Green Bay Guide Bret Alexander relies on snapjigging to put walleyes in the boat, although his take on the technique typically involves larger baits and a slower retrieve. First used to extract big Green Bay 'eyes from rockpiles and reefs, Alexander also plies shallower water with success.

The key to Guide Bret Alexander's slow-mo program is "match the hatch." Dark colors to mimic gobies; variations of white for alewives.

"I've used it on Lower Bay rock reefs: all over on the East Shore; Two Mile Reef; all the rivers and tributaries; Fox and Menomonie rivers; Sturgeon Bay shipping channel during spring; everywhere on Green Bay; even some inland lakes. I've had customers tell me it works for them back home on river systems, inland lakes, in Canada, especially waters with a larger forage base. The key? Match the hatch," he says.

He casts plus-size swimbaits like 4.5-inch Berkley Rib Shads on saltwater-style jigheads from Owner or VMC. "If there's no wind, I use 1/4- to 1/3-ounce heads; with the wind, 3/4- to 1-ounce heads. I cast as far as I can and let the bait fall to the bottom. Then I lift the rod tip, stop my arm, and let the lure flutter down. Some days the fish want a faster hop like a rip-jig, but typically it's a slow lift so the bait only rises 8 to 10 inches off the bottom before I let if flutter down. In those cases the walleyes won't hit until it drops, when they pin it to the bottom and suck it in."

This feeding behavior is the result of walleyes that have learned to eat Lake Michigan's ubiquitous gobies. Half of Alexander's walleyes "are simply there" when you lift up your rod after the bait falls to the bottom.

Now add wind, and he says Sturgeon Bay walleyes go on an alewife chew, pushing bait into shallow waters. "I filmed a show with In-Fisherman TV's Doug Stange and we found walleyes along the milfoil and sand edges of Green Island's rockbars. We could literally see them chasing our baits in 6 to 8 feet of water," he says. Particularly during June, Alexander says these shallow, windward spots can really produce: "A lot of days I had 6, 8, or 10 walleyes chasing the same bait, which I'd never seen before. I could catch 15 to 20 fish a day doing this, and all big ones."
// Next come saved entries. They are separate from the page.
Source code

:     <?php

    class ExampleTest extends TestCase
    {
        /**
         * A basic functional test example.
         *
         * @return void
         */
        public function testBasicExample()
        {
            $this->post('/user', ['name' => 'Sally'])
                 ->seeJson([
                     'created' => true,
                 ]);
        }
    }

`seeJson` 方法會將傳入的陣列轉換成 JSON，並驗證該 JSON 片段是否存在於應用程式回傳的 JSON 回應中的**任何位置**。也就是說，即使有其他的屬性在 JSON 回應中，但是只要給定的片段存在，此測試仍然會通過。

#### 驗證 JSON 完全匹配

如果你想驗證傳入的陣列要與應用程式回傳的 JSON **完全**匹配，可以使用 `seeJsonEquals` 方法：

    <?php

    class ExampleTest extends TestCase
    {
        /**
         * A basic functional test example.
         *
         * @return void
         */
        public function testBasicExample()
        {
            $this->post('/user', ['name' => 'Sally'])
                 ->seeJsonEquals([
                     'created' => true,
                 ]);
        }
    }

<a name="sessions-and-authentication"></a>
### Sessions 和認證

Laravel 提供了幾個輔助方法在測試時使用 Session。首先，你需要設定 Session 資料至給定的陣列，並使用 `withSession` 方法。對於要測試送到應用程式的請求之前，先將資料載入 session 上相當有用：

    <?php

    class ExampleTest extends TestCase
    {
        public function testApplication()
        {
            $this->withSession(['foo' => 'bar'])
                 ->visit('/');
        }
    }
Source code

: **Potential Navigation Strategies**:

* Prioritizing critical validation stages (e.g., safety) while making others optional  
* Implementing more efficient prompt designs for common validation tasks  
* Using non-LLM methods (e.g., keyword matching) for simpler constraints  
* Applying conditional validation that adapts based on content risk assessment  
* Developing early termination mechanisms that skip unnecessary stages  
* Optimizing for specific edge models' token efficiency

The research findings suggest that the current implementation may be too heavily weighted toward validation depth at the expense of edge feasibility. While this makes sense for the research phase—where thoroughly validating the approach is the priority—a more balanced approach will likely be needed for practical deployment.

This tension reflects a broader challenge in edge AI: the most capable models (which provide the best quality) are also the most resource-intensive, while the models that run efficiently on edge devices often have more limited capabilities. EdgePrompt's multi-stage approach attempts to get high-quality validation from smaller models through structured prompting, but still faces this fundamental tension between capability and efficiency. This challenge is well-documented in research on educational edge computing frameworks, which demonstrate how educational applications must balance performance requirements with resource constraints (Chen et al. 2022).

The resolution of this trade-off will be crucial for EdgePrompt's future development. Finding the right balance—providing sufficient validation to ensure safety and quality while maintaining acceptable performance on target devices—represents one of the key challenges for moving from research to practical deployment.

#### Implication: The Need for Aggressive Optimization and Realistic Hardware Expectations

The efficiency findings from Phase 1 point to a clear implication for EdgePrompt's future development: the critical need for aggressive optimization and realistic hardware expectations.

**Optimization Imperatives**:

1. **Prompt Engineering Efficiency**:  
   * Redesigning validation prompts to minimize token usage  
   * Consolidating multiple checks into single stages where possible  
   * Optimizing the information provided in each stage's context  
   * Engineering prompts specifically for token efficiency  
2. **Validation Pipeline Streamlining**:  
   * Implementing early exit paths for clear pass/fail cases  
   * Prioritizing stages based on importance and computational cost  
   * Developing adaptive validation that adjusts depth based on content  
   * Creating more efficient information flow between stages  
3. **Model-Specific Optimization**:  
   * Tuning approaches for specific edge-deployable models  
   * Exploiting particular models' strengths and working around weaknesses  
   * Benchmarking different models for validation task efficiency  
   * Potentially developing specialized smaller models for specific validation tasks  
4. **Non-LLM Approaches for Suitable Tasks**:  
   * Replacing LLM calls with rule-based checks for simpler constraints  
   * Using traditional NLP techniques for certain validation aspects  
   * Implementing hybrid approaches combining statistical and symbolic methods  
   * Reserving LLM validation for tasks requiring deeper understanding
He locates fish-holding spots by idling around points, islands, and other structure with his Humminbird Side Imaging set to 100 to 120 feet. "I find the fish first, mark waypoints, then stay out from them with my bowmount Terrova so I don't spook them," he says. "I attack the windward side first, quickly fancasting. Then I make a pass shallow, then deeper. Some days I work the opposite side of the structure if the wind is blowing hard, which can push bait over the side. Sometimes you get a dirty-water cloud that builds up on the back side and the bait moves there. If I get on a good pod of fish I hit SpotLock on my Terrova. If it isn't too windy, I program Link to run the contour slowly," he says.

His advice for slow-motion snapjigging? "People come in, work it for an hour, don't catch anything, then give up," he says. "Experiment with speed. Some days fish want a slow drag, sometimes they don't. It can take some time to figure out how the fish want it, but it eventually pays off."